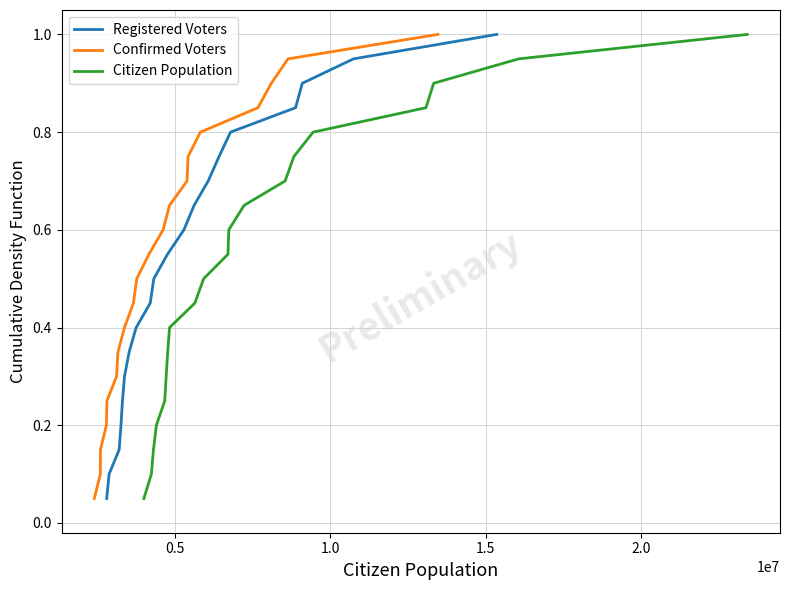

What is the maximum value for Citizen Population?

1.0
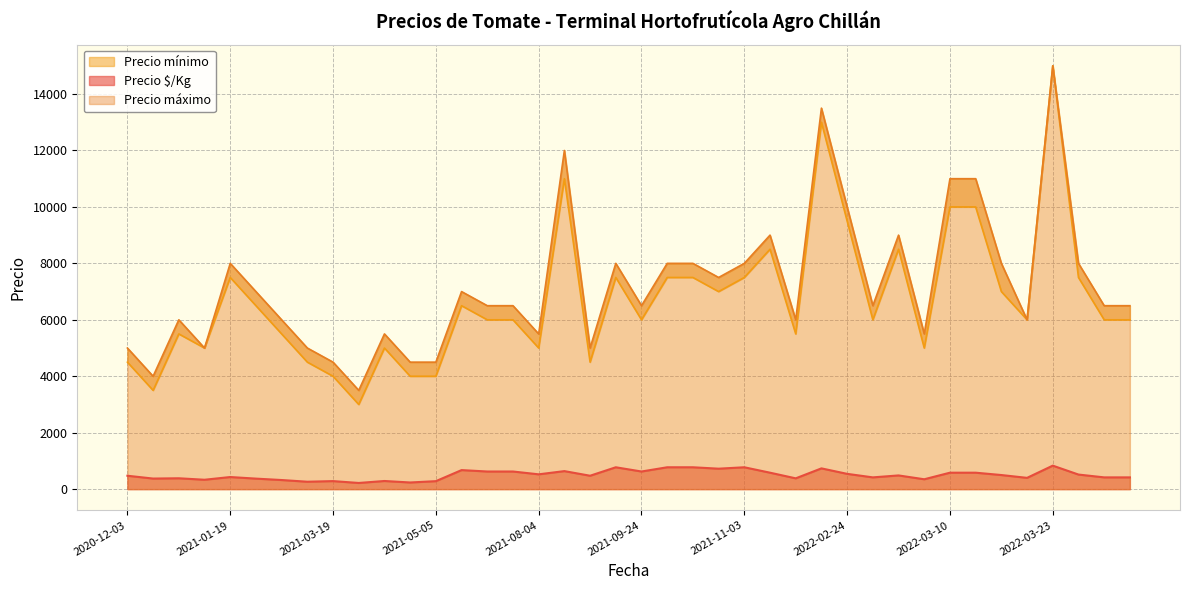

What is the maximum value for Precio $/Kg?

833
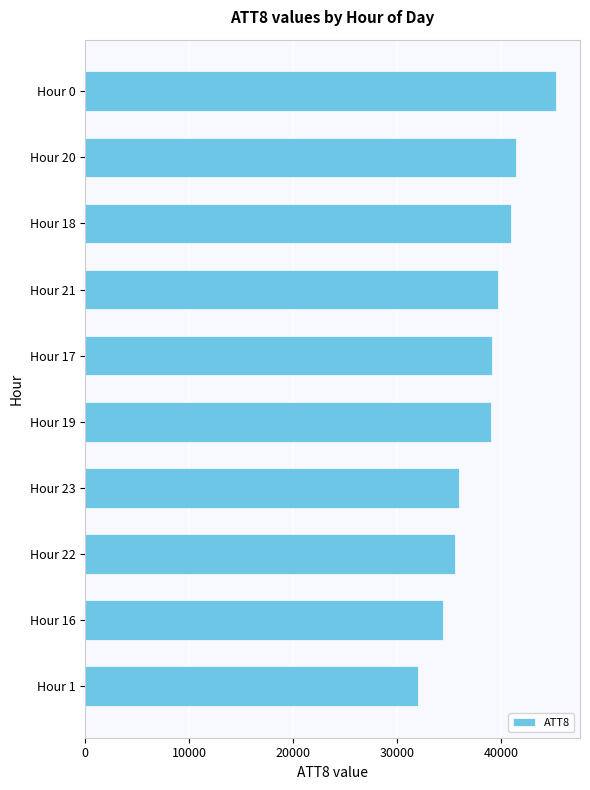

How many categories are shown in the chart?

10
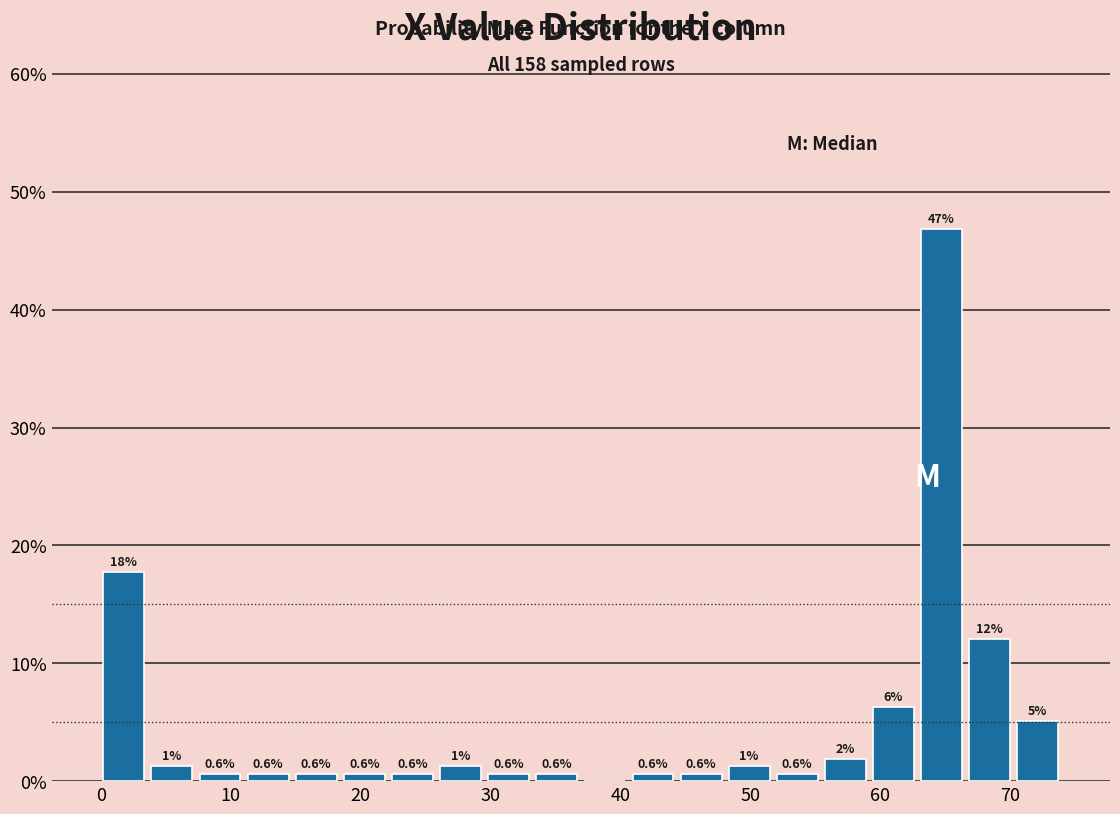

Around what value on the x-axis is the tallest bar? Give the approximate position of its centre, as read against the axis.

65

→ **Task directions**: Copy all of the data above line for line, keeping the wording and numbers unchanged, but leave out the pictures.

→ **Task result**:
What is the maximum value for Citizen Population?

1.0

What is the maximum value for Precio $/Kg?

833

How many categories are shown in the chart?

10

Around what value on the x-axis is the tallest bar? Give the approximate position of its centre, as read against the axis.

65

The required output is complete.